Seek and Scan are the most used terminologies when it comes to data access methods by SQL Server. And also, there is a never-ending misconception around which method is better over another. Well, it all depends. Depends on the query. SQL Server will choose the method best for the given query.
Before we start, a quick note on the index internals.
When an index is created, SQL Server internally builds a B-tree structure. There is a root node, followed by some intermediate level nodes and finally a leaf node. When SQL Server is scanning a clustered index, it is scanning all pages at the leaf level node leading to maximum I/O. Seek on the other hand looks for a particular set of data and traverses the B-Tree structure, moving from the root page to the leaf level.

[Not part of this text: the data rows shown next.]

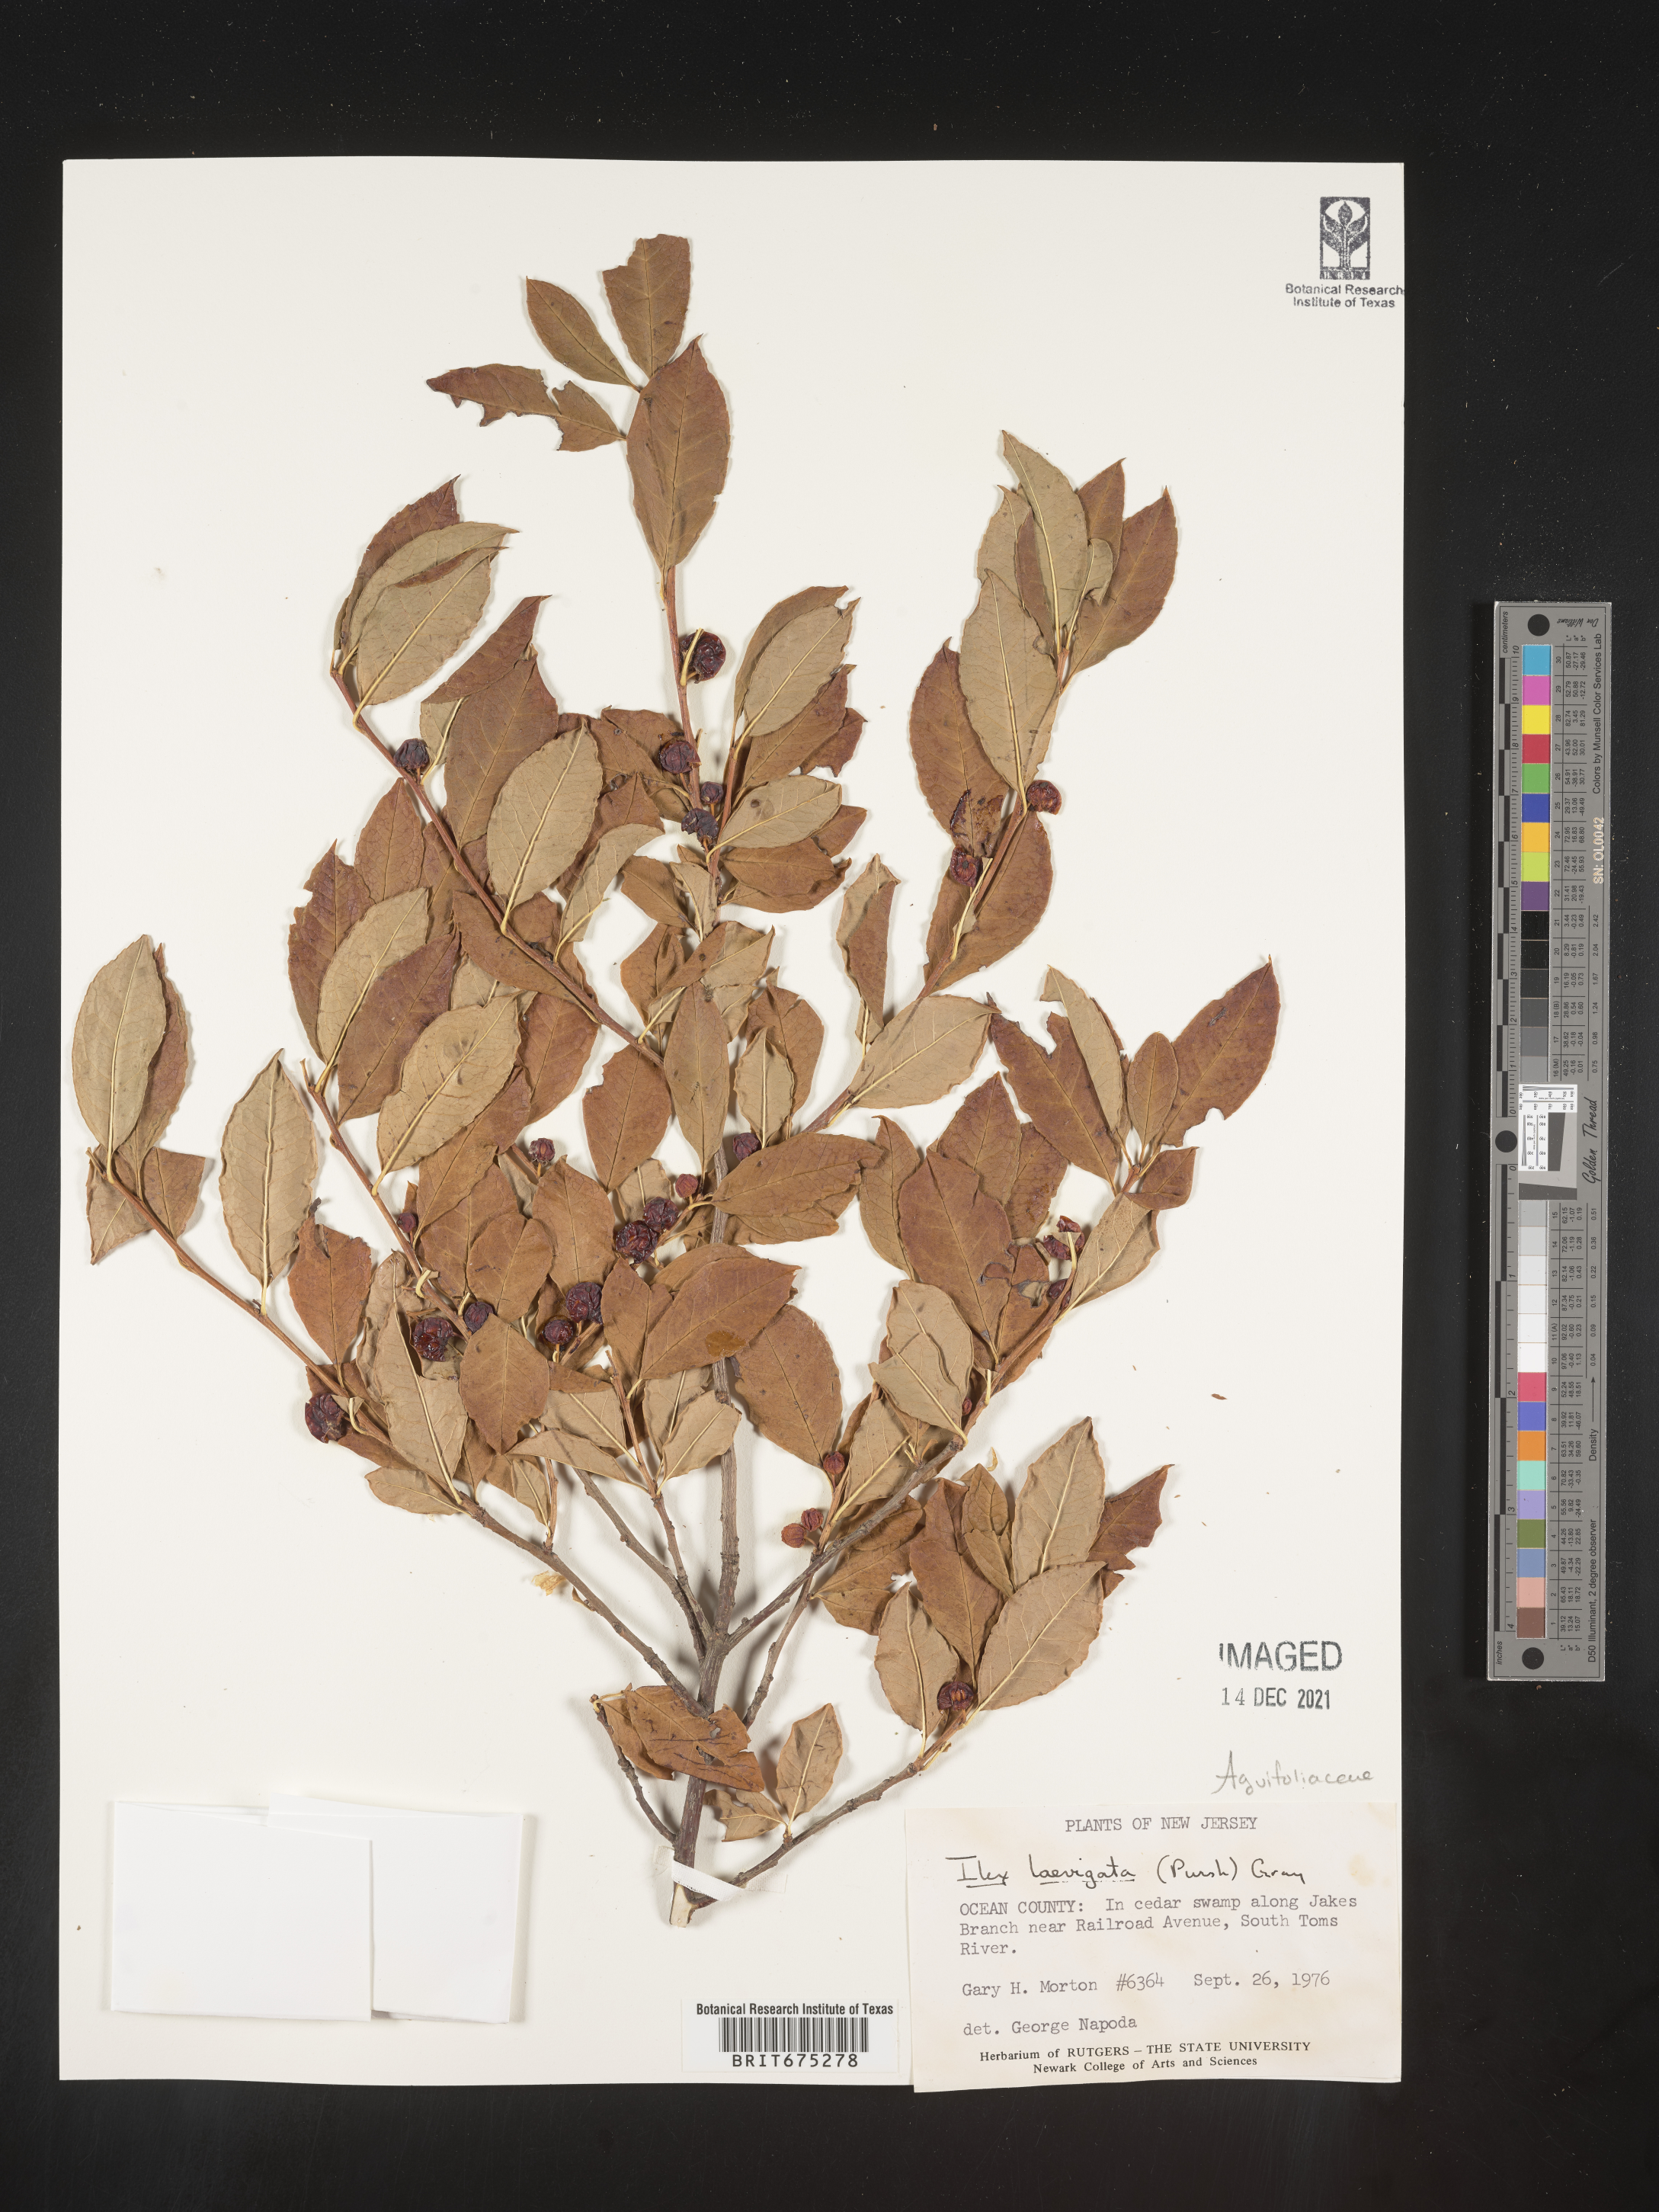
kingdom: Plantae
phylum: Tracheophyta
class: Magnoliopsida
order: Aquifoliales
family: Aquifoliaceae
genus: Ilex
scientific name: Ilex laevigata
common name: Smooth winterberry
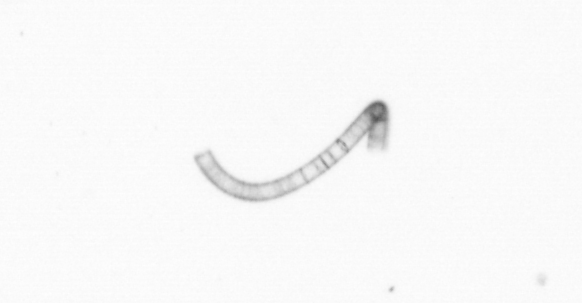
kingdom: Chromista
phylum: Ochrophyta
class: Bacillariophyceae
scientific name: Bacillariophyceae
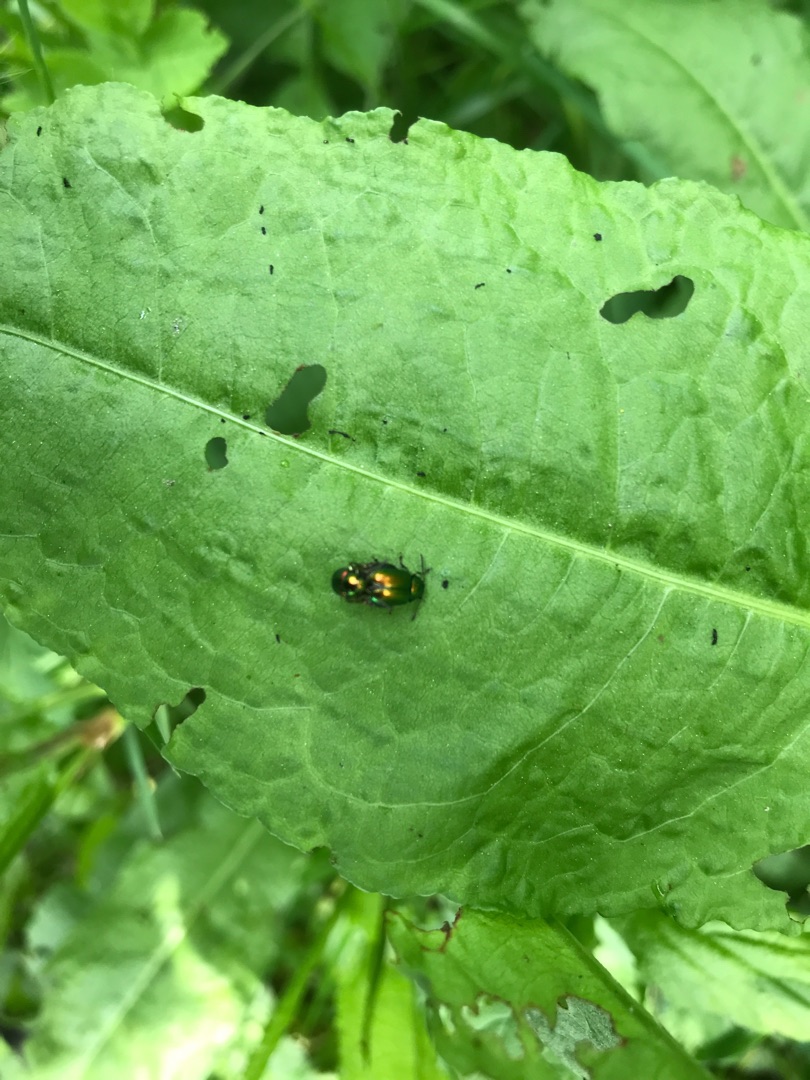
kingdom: Animalia
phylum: Arthropoda
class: Insecta
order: Coleoptera
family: Chrysomelidae
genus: Gastrophysa
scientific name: Gastrophysa viridula
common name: Skræppebladbille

It is important to remember that while dealing with indexes involving seek & scan, the number of pages involved is a critical factor. In this blog, we will look into an instance when Clustered Index Seek can be misleading. This is where ‘Range Scan’ comes into play.
We are using AdventureWorks database for the purposes of this demo. And then enable the STATISTICS IO and Actual Execution Plan before running a SELECT statement that reads all the data from the DatabaseLog table.
USE AdventureWorks GO SET STATISTICS IO ON -- Enable Actual Execution Plan SELECT * FROM dbo.Databaselog
The execution plan shows a Table Scan, since this table is a heap (no clustered index on the table). So, the data pages are not guaranteed to be in order. It is important to note that clustered index scan and table scan essentially mean the same thing.
Next, let’s read the data from a table that has clustered index
SELECT * FROM Person.Person
The Execution Plan confirms that a Clustered Index Scan is taking place.
The Messages tab displays a total of 572 logical reads. This value is crucial for performance evaluation.
Next, a ‘seek’ operation is performed on this clustered index when we run the previous SELECT query with a WHERE predicate which returns all entries with a ContactID value of 1.
SELECT * FROM Person.Person WHERE ContactID = 1
The execution plan confirms that a Clustered Index Seek operation is taking place.
In the Messages tab, the value for logical reads is only 2, stating that only two pages were touched, the root page and the respective leaf level page where the ContactID 1 resides.
In case of a predicate containing a relational operator such as ‘greater than’ or ‘less than’, clustered index seek can prove to be misleading.
Let’s do a minor change to the predicate like below.
SELECT * FROM Person.Person WHERE ContactID > 1
Most of you would expect a scan to take place since the predicate has a ‘greater than’ operator, but the execution plan shows a Clustered Index Seek.
In the Messages tab, the number of logical reads shows 572, proving that the scan was performed nonetheless. It is not about which is the better of the two, but instead, comes down to the amount of I/O taking place in the background.
This background process can be termed as Range Scan. There is a Clustered Index on ContactID which is a part of the predicate that is locating the record having an ID of 1. Because the data is sorted in the order of ContactID column, SQL Server seeks to value 1 and from there on, proceed to scan the rest of the data and hence termed Range Scan.
Unfortunately, the iterator in our case is not very intuitive and hence does not inform us about the Range Scan that is taking place in the background.